EXERCISE PROMPT: In the records below, switch "pie chart" to "circle graph" everywhere it occurs, and give them again with nothing else changed.
*** MATERIAL PROVIDED ***
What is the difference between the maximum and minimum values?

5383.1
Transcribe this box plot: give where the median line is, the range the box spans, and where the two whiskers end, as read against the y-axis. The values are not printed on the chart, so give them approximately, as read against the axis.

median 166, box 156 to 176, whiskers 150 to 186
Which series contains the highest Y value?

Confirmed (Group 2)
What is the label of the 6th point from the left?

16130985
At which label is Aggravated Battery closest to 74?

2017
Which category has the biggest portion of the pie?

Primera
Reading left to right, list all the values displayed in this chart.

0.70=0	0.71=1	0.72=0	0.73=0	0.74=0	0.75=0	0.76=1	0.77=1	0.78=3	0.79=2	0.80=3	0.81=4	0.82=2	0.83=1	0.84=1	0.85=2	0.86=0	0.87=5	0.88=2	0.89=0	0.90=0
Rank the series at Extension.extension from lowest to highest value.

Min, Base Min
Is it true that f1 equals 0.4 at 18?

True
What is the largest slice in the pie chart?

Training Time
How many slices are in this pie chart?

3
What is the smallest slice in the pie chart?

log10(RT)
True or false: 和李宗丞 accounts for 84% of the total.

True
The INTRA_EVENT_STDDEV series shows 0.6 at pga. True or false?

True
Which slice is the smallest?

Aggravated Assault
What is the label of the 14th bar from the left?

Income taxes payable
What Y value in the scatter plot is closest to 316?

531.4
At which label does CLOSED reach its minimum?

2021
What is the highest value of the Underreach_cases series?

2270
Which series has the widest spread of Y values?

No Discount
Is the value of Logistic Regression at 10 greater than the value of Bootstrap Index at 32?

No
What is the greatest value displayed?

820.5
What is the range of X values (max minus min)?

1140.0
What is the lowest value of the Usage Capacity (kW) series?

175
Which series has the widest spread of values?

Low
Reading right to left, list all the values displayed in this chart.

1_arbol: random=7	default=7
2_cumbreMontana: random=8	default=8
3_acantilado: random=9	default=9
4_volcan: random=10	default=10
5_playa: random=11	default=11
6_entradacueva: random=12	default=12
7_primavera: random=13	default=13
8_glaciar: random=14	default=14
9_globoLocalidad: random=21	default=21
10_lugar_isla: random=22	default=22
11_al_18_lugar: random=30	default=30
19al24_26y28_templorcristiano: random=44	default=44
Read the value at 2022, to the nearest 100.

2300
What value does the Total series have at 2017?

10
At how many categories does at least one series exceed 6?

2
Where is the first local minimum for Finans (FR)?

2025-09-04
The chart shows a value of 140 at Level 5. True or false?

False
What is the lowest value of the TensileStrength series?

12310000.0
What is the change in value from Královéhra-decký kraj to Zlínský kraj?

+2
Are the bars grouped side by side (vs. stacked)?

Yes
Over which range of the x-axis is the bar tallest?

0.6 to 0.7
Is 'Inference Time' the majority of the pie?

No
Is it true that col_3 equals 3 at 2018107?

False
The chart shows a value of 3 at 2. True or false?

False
*** End of MATERIAL PROVIDED ***
REPLY:
What is the difference between the maximum and minimum values?

5383.1
Transcribe this box plot: give where the median line is, the range the box spans, and where the two whiskers end, as read against the y-axis. The values are not printed on the chart, so give them approximately, as read against the axis.

median 166, box 156 to 176, whiskers 150 to 186
Which series contains the highest Y value?

Confirmed (Group 2)
What is the label of the 6th point from the left?

16130985
At which label is Aggravated Battery closest to 74?

2017
Which category has the biggest portion of the pie?

Primera
Reading left to right, list all the values displayed in this chart.

0.70=0	0.71=1	0.72=0	0.73=0	0.74=0	0.75=0	0.76=1	0.77=1	0.78=3	0.79=2	0.80=3	0.81=4	0.82=2	0.83=1	0.84=1	0.85=2	0.86=0	0.87=5	0.88=2	0.89=0	0.90=0
Rank the series at Extension.extension from lowest to highest value.

Min, Base Min
Is it true that f1 equals 0.4 at 18?

True
What is the largest slice in the circle graph?

Training Time
How many slices are in this circle graph?

3
What is the smallest slice in the circle graph?

log10(RT)
True or false: 和李宗丞 accounts for 84% of the total.

True
The INTRA_EVENT_STDDEV series shows 0.6 at pga. True or false?

True
Which slice is the smallest?

Aggravated Assault
What is the label of the 14th bar from the left?

Income taxes payable
What Y value in the scatter plot is closest to 316?

531.4
At which label does CLOSED reach its minimum?

2021
What is the highest value of the Underreach_cases series?

2270
Which series has the widest spread of Y values?

No Discount
Is the value of Logistic Regression at 10 greater than the value of Bootstrap Index at 32?

No
What is the greatest value displayed?

820.5
What is the range of X values (max minus min)?

1140.0
What is the lowest value of the Usage Capacity (kW) series?

175
Which series has the widest spread of values?

Low
Reading right to left, list all the values displayed in this chart.

1_arbol: random=7	default=7
2_cumbreMontana: random=8	default=8
3_acantilado: random=9	default=9
4_volcan: random=10	default=10
5_playa: random=11	default=11
6_entradacueva: random=12	default=12
7_primavera: random=13	default=13
8_glaciar: random=14	default=14
9_globoLocalidad: random=21	default=21
10_lugar_isla: random=22	default=22
11_al_18_lugar: random=30	default=30
19al24_26y28_templorcristiano: random=44	default=44
Read the value at 2022, to the nearest 100.

2300
What value does the Total series have at 2017?

10
At how many categories does at least one series exceed 6?

2
Where is the first local minimum for Finans (FR)?

2025-09-04
The chart shows a value of 140 at Level 5. True or false?

False
What is the lowest value of the TensileStrength series?

12310000.0
What is the change in value from Královéhra-decký kraj to Zlínský kraj?

+2
Are the bars grouped side by side (vs. stacked)?

Yes
Over which range of the x-axis is the bar tallest?

0.6 to 0.7
Is 'Inference Time' the majority of the pie?

No
Is it true that col_3 equals 3 at 2018107?

False
The chart shows a value of 3 at 2. True or false?

False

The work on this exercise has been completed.